The Scholar-Warrior of Dagestan

Samuel Thrope

The Muslim leader of the Caucasus, Imam Shamil (1797–1871), kept the Russian Empire at bay for twenty-five years. A gifted strategist and fearless warrior, Shamil led a guerilla resistance against the superior Russian forces. He united and inspired the people of the Chechnya and Dagestan regions and gained the admiration of kings and emperors around the world. In feats of daring that could have been scripted by Hollywood, Shamil escaped death more than once. When finally captured, he was granted clemency by the czar and lived in elegance in St. Petersburg before dying in Medina in 1871.

In addition to his military leadership, Shamil was also a religious scholar and a preacher. His extensive knowledge was reflected in his manuscript library containing classic works and commentaries in the disciplines of Qur’an interpretation, the traditions of the Prophet Muhammad, Islamic law, Sufi mysticism, as well as works written by eighteenth- and nineteenth-century Caucasian Muslim scholars. Most interesting are the relatively large number of works on Arabic language, linguistics, and rhetoric. While the Caucasus is home to dozens of languages and was long ruled by Persian- and Turkish-speaking dynasties, Arabic has always served as a prestigious literary language.
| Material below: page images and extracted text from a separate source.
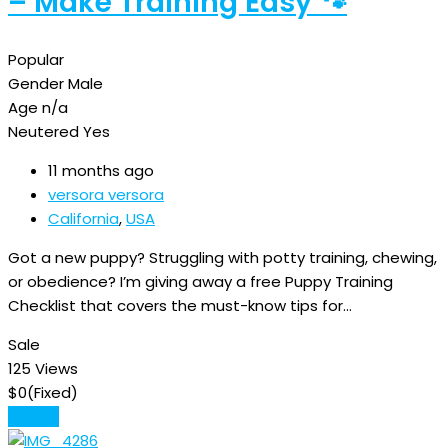
– Make Training Easy 🐾
Popular
Gender
Male
Age
n/a
Neutered
Yes
11 months ago
versora versora
California
,
USA
Got a new puppy? Struggling with potty training, chewing,
or obedience? I’m giving away a free Puppy Training
Checklist that covers the must-know tips for…
Sale
125 Views
$
0
(Fixed)
Details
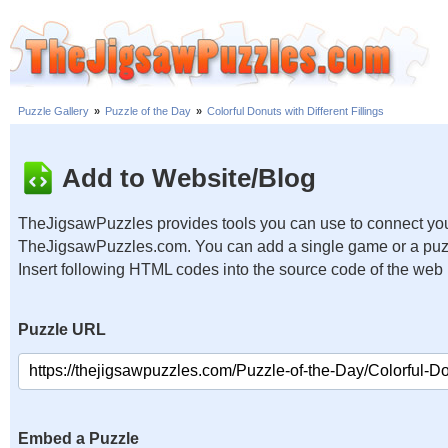
Puzzle Gallery
»
Puzzle of the Day
»
Colorful Donuts with Different Fillings
Add to Website/Blog
TheJigsawPuzzles provides tools you can use to connect you
TheJigsawPuzzles.com. You can add a single game or a puzzl
Insert following HTML codes into the source code of the web
Puzzle URL
Embed a Puzzle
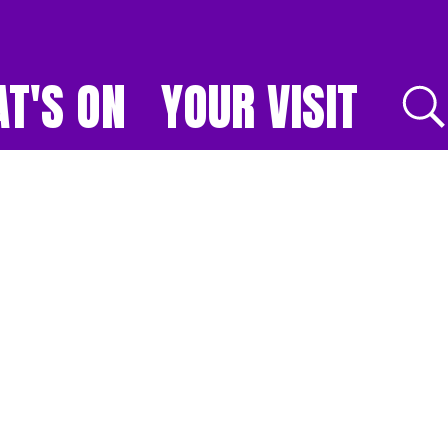
T'S ON
YOUR VISIT
E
Following his capture and exile in 1859, Shamil sought to reconstitute his library, which had been looted in his absence. His son Muhammad Ghazi continued his father’s efforts, even after leaving Turkey to serve as an officer in the Ottoman Empire.
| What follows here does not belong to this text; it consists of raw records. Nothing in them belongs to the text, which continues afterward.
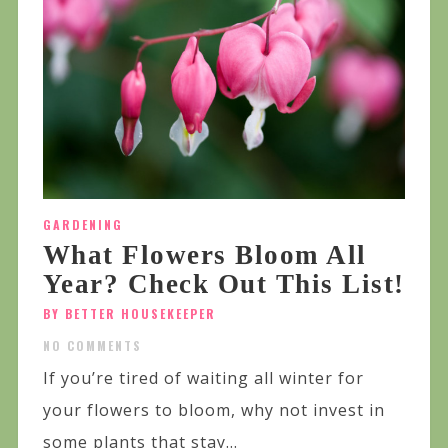
GARDENING
What Flowers Bloom All
Year? Check Out This List!
BY BETTER HOUSEKEEPER
NO COMMENTS
If you’re tired of waiting all winter for
your flowers to bloom, why not invest in
some plants that stay...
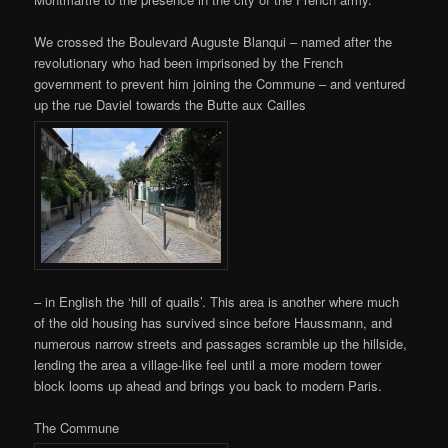
We crossed the Boulevard Auguste Blanqui – named after the
revolutionary who had been imprisoned by the French
government to prevent him joining the Commune – and ventured
up the rue Daviel towards the Butte aux Cailles
– in English the ‘hill of quails’. This area is another where much
of the old housing has survived since before Haussmann, and
numerous narrow streets and passages scramble up the hillside,
lending the area a village-like feel until a more modern tower
block looms up ahead and brings you back to modern Paris.
The Commune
It may have been in Istanbul that the scholar and manuscript dealer Abraham Shalom Yahuda purchased around 130 volumes of Caucasian Muslim manuscripts, many of which bear Shamil’s signature and seal. While the bulk of this collection was acquired by Princeton University, thirty of these manuscripts are in the National Library collection. These include an 1846 copy of sixteenth-century Egyptian scholar Ibn Hajar al-Haytami’s work on the lawfulness of the first four caliphs, bearing Shamil’s own stamp and endowment, and two manuscripts copied, in whole or in part, by Ghazi Muhammad, the first Imam of Dagestan.